■ **PROMPT**
Starting at the line that contains "family: Nyctaginaceae" and ending with the last line of the entries below, rewrite those lines as a numbered list, dropping any blank lines.

##############################

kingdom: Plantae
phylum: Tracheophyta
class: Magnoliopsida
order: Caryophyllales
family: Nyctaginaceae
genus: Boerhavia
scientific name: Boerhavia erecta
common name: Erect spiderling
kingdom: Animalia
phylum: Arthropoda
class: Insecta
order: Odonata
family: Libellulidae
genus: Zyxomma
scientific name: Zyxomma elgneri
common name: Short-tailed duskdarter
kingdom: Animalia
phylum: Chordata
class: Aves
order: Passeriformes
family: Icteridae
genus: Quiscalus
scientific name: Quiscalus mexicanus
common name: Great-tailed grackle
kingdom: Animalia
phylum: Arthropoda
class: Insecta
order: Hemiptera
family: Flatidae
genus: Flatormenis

##############################

■ **PROBLEM SOLUTION**
1. family: Nyctaginaceae
2. genus: Boerhavia
3. scientific name: Boerhavia erecta
4. common name: Erect spiderling
5. kingdom: Animalia
6. phylum: Arthropoda
7. class: Insecta
8. order: Odonata
9. family: Libellulidae
10. genus: Zyxomma
11. scientific name: Zyxomma elgneri
12. common name: Short-tailed duskdarter
13. kingdom: Animalia
14. phylum: Chordata
15. class: Aves
16. order: Passeriformes
17. family: Icteridae
18. genus: Quiscalus
19. scientific name: Quiscalus mexicanus
20. common name: Great-tailed grackle
21. kingdom: Animalia
22. phylum: Arthropoda
23. class: Insecta
24. order: Hemiptera
25. family: Flatidae
26. genus: Flatormenis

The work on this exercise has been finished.